Johnston v. Thomas

275 F. Supp. 32, 15 Ohio Misc. 242
CourtDistrict Court, S.D. Ohio
DecidedOctober 20, 1967
DocketCiv. A. No. 6813
StatusPublished
Cited by2 cases

This text of 275 F. Supp. 32 (Johnston v. Thomas) is published on Counsel Stack Legal Research, covering District Court, S.D. Ohio primary law. Counsel Stack provides free access to over 12 million legal documents including statutes, case law, regulations, and constitutions.

Bluebook
Johnston v. Thomas, 275 F. Supp. 32, 15 Ohio Misc. 242 (S.D. Ohio 1967).

Opinion

Kinneahy, District Judge.

This is an action for ejectment and damages brought by Helen Louise Johnston and William K. Foresman against Cecil Cook, Harold Q-. Cook, [244]*244J. Howard Cook, Mary E. Cook, Richard D. Dyer, Anna P. Edelblute, Girard E. Edelblute, Dorothy Frazier, Neal Frazier, Marilyn M. Johnson, Robert M. Johnson, Charles E. Kropp, Howard L. Thomas, Nina E. Thomas, Harold L. Wynkoop, Luana M. Wynkoop, Alvin York and Martha J. York. The court’s jurisdiction under Title 28, United States Code, Section 1332(a) was not contested, and the action was tried by the court without the intervention of a jury.

The subject matter of this action is the ownership of approximately one hundred and seventy acres of real estate situated on Virginia Military Survey No. 450 in Wayne and Jackson Townships, Pickaway County, Ohio. Such realty was owned by William Foresman when he died testate on February 17, 1921, in Pickaway County, Ohio. The will of William Foresman, which was admitted to probate on February 21, 1921, in the Pickaway County Probate Court, devised by Item Twelve a life estate in fifteen acres of this realty to Charles Shisler. By Item Fifteen, a life estate in the remaining portion of this property was devised to Foresman’s wife, Nannie W. Foresman. Nannie Foresman died on September 29, 1953, and the other life tenant, Charles Shisler, died sometime prior to that date.

The remainder interest in this property was devised by Item Seventeen of William Foresman’s will to his nephew John P. Foresman.

The factual dispute in this suit concerns the legal characterization of certain instruments executed in March 1930. At that time, John P. Foresman was indebted to the National Fowler Bank of Lafayette, Indiana, Farmers & Traders State Bank of LaFayette, Indiana, City Trust Company and Ralph D. Reser, Trustee in Liquidation of the West Point Bank of West Point, Indiana.

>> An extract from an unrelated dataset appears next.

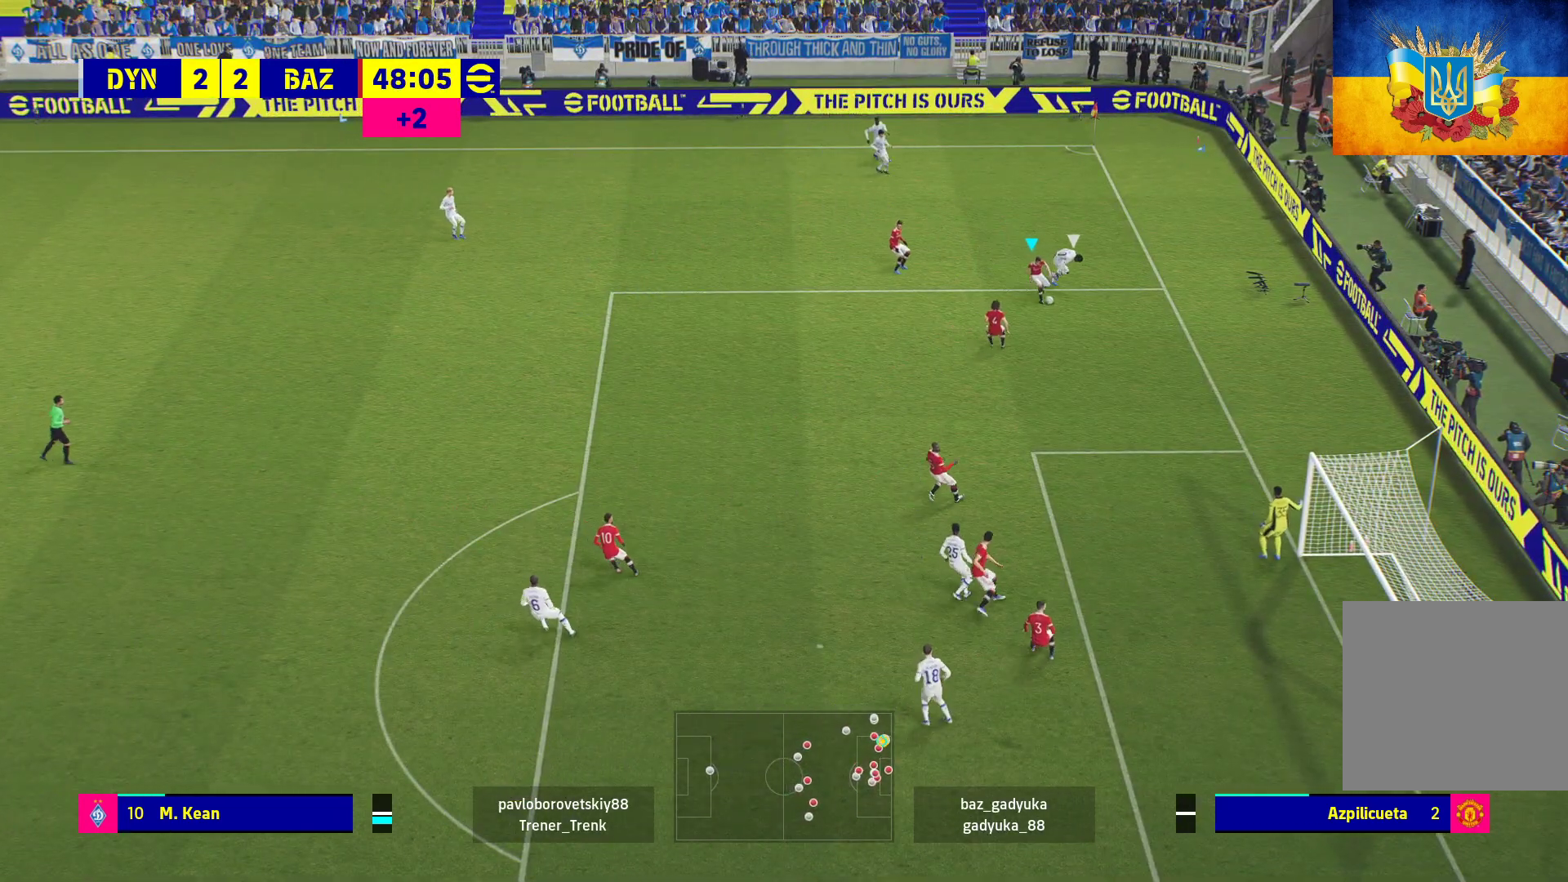
{"buttons": ["L3"], "left_stick": "left", "right_stick": "center", "events": [[83, "A", "up"], [483, "R1", "up"]]}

In order “to discharge and liquidate” these debts, John P. Foresman, his wife, and their two children [the latter being the plaintiffs herein] entered into a trust agreement under which the Foresmans were to convey by warranty deed the remainder interest in the real estate which was devised in William Foresman’s will. The “trust [245]*245agreement” further provided that the conveyance of the real estate and certain other property1 would be accepted by the creditors as “full payment and satisfaction of their several debts” and that they would “surrender unto the debtors the several evidences of said indebtedness.” The trustees named in this agreement were given full power to manage, rent, lease, operate and sell this real estate, and they were provided with a schedule for applying the collections to the several debts.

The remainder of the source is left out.